A FRIEND WHO I’VE KNOWN FOR DECADES called me and wanted to meet me for lunch at a place she’d recently discovered.  She thought the food and service were great– plus we needed an adventure, she said.

I asked what was the name of this fine establishment where we’d be lunching.  And that’s when the conversation took a turn for the worse.

It’s called Again With The Eggs Cafe, she said.

… Or maybe it’s called All About Eggs Cafe?  

She couldn’t remember.

• • •

I ASKED WHERE THIS NEW DELIGHTFUL RESTAURANT, whatever its name might be, was located.  Come to find out it was about halfway between where we each live, so it made sense to go there.
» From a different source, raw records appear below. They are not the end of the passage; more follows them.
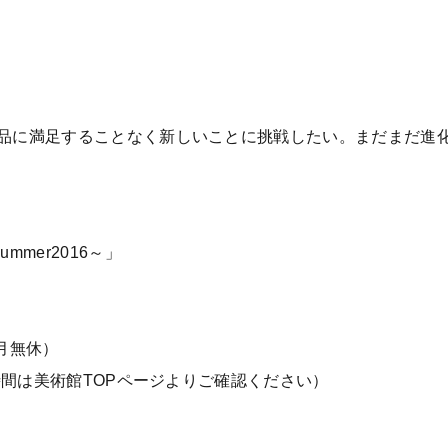
作品に満足することなく新しいことに挑戦したい。まだまだ進
Summer2016～」
月無休）
館時間は美術館TOPページよりご確認ください）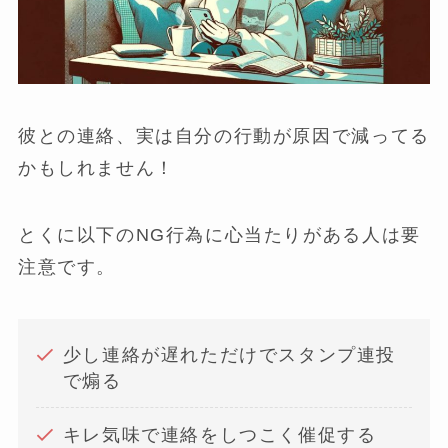
彼との連絡、実は自分の行動が原因で減ってる
かもしれません！
とくに以下のNG行為に心当たりがある人は要
注意です。
少し連絡が遅れただけでスタンプ連投
で煽る
キレ気味で連絡をしつこく催促する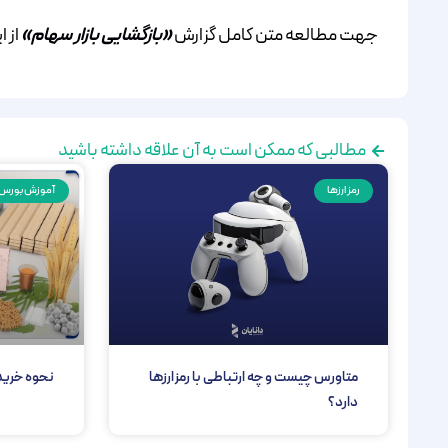
جهت مطالعه متن کامل گزارش
«بازگشایی بازار سهام»
از ا
مطالبی که ممکن است به آن علاقه داشته باشید
رمز ارزها
آموزش بورس
متاورس چیست و چه ارتباطی با رمزارزها
نحوه خرید
دارد؟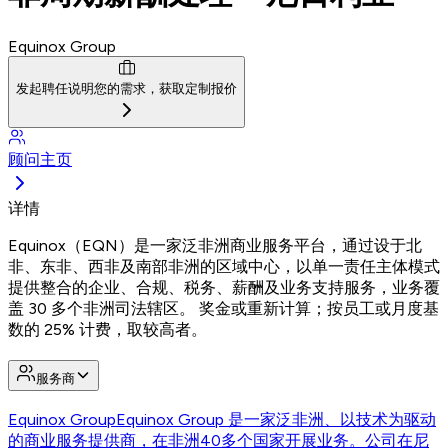
Equinox Group
发起聘任
说明您的需求，获取定制报价
顾问主页
详情
Equinox（EQN）是一家泛非洲商业服务平台，通过设于北
非、东非、西非及南部非洲的区域中心，以单一责任主体模式
提供整合的企业、合规、税务、薪酬及业务支持服务，业务覆
盖 30 多个非洲司法辖区。 奖金或重新计算；按员工或月度基
数的 25% 计费，取较高者。
服务商
Equinox Group
Equinox Group 是一家泛非洲、以技术为驱动
的商业服务提供商，在非洲40多个国家开展业务。公司在尼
It’s called Broken Eggs Again Cafe, she declared.

That’s it.  That’s the name of the place.

… Or maybe it’s called Something About Broken Eggs Cafe.
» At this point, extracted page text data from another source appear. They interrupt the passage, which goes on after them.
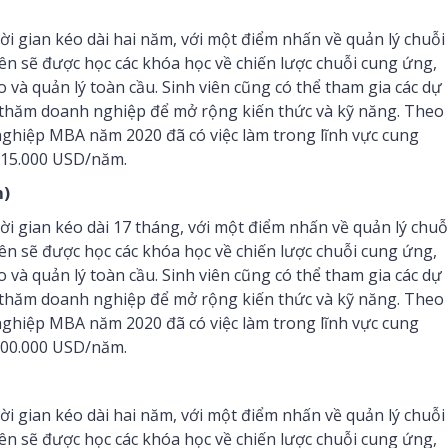
 gian kéo dài hai năm, với một điểm nhấn về quản lý chuỗi
n sẽ được học các khóa học về chiến lược chuỗi cung ứng,
o và quản lý toàn cầu. Sinh viên cũng có thể tham gia các dự
ến thăm doanh nghiệp để mở rộng kiến thức và kỹ năng. Theo
 nghiệp MBA năm 2020 đã có việc làm trong lĩnh vực cung
 115.000 USD/năm.
m)
 gian kéo dài 17 tháng, với một điểm nhấn về quản lý chuỗ
n sẽ được học các khóa học về chiến lược chuỗi cung ứng,
o và quản lý toàn cầu. Sinh viên cũng có thể tham gia các dự
ến thăm doanh nghiệp để mở rộng kiến thức và kỹ năng. Theo
 nghiệp MBA năm 2020 đã có việc làm trong lĩnh vực cung
 100.000 USD/năm.
 gian kéo dài hai năm, với một điểm nhấn về quản lý chuỗi
n sẽ được học các khóa học về chiến lược chuỗi cung ứng,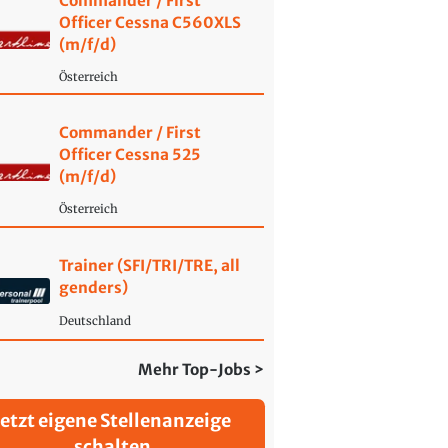
Commander / First
Officer Cessna C560XLS
(m/f/d)
Österreich
Commander / First
Officer Cessna 525
(m/f/d)
Österreich
Trainer (SFI/TRI/TRE, all
genders)
Deutschland
Mehr Top-Jobs >
Jetzt eigene Stellenanzeige
schalten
I can’t remember the name, she said.

[No kidding, thought I.]

However, despite not knowing the precise name of this restaurant, located in a new “lifestyle center,” she could tell me exactly how to get there.  And how to safely navigate the “lifestyle center” parking lot, designed by the makers of whack-a-mole.

• • •

AND THAT WAS GOOD ENOUGH FOR ME, a woman who started driving pre-Garmin.  Who survives life in the big city sans smart phone.

Who’s been lost more times than found when it comes to going to lunch with friends.

So off I went to have lunch at this charming little restaurant, with the impossible-to-remember name, called: Another Broken Egg Cafe.

… you can understand her confusion, can’t ‘ya?